The imports will be released only if they test negative for the chemical.
The FDA began the tests following reports that tainted Chinese toothpaste was sold in Australia, the Dominican Republic and Panama.
"There is absolutely no evidence of this toothpaste in the U.S. but it is what we believe a prudent and cautionary measure to protect the health of the American public," a US spokesman said.
Diethylene glycol, or DEG, is a thickening agent used as a low-cost but frequently deadly substitute for glycerin, a sweetener commonly used in drugs.
DEG was blamed for the deaths of at least 51 people in Panama last year after it was mixed into cough syrup, another case with allegations involving China. Between 1990 and 1998, similar incidents of DEG poisoning reportedly occurred in Argentina, Bangladesh, Haiti, India and Nigeria, killing hundreds. In 1937, more than 100 people died in the United States after ingesting a DEG-contaminated drug.
Earlier this week the Dominican Republic banned the sale of two brands of Chinese toothpaste for similar reasons.
Nearly 90,000 units of the toothpaste, imported from Panama and sold under the brand names Excel and Mr. Cool, have been confiscated by authorities in the Caribbean country since late last week, Dominican Health Secretary Bautista Rojas Gomez said.

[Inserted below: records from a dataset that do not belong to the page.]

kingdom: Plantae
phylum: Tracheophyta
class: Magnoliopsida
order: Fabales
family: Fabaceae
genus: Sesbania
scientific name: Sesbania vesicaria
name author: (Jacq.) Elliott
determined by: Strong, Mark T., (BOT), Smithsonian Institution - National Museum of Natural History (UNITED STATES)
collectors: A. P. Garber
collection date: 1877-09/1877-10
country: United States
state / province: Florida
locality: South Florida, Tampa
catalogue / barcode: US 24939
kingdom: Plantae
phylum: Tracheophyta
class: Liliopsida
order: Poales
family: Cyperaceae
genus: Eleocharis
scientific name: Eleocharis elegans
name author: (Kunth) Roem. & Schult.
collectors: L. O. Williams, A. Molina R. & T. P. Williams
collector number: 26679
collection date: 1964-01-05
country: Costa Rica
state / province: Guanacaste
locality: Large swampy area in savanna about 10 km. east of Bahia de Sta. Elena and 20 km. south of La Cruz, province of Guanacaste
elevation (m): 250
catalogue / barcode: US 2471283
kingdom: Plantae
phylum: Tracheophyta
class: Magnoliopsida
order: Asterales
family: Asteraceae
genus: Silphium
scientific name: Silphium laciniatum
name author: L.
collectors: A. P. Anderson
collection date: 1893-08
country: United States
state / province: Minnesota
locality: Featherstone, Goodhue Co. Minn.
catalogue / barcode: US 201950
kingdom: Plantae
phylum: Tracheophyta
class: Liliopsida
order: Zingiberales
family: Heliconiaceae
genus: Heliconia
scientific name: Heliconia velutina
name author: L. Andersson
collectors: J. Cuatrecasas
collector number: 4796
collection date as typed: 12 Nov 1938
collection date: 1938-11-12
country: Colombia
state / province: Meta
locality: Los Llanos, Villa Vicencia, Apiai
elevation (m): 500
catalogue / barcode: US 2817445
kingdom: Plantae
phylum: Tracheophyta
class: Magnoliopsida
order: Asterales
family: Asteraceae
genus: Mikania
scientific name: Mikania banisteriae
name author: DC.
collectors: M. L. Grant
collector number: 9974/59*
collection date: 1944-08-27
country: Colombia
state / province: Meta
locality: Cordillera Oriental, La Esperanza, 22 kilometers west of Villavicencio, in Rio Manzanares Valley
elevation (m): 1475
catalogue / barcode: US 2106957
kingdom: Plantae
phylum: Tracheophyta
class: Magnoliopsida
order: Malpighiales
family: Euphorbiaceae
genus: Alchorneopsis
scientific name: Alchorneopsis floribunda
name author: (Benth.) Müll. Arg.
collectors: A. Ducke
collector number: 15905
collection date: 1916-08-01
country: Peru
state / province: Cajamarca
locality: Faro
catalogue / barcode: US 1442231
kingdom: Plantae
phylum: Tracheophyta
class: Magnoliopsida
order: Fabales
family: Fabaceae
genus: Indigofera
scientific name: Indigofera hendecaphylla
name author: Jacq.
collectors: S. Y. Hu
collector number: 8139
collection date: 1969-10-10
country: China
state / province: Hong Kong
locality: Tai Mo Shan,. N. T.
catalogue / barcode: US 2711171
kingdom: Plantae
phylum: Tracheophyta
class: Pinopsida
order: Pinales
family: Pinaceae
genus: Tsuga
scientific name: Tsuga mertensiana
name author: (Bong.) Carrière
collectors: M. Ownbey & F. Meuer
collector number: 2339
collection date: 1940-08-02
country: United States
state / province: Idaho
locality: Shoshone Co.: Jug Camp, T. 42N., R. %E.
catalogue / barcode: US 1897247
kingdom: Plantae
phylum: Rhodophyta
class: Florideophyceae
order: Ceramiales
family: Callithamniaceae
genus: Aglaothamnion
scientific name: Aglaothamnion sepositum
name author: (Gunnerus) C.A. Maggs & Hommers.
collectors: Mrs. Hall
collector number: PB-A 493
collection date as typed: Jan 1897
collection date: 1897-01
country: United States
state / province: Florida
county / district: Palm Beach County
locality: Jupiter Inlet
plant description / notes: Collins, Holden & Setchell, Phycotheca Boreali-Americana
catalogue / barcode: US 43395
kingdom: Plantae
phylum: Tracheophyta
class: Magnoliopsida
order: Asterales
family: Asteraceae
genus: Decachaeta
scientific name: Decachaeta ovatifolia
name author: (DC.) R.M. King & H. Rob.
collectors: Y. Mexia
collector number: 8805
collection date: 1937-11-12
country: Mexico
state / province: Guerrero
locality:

"Laboratory tests have confirmed that the content of these toothpastes can cause kidney problems," Rojas Gomez said. "That's why a nationwide seizure has been ordered."
Panama pulled thousands of tubes of the toothpaste from stores last week after tests showed they contained high levels of diethylene glycol.
No illnesses have been reported from the contaminated paste though.
The two toothpaste brands entered Panama illegally from China through a free-trade zone, Panamanian public investigators said.
The safety of food imports from China will be discussed during economic talks in Washington, a U.S. official said.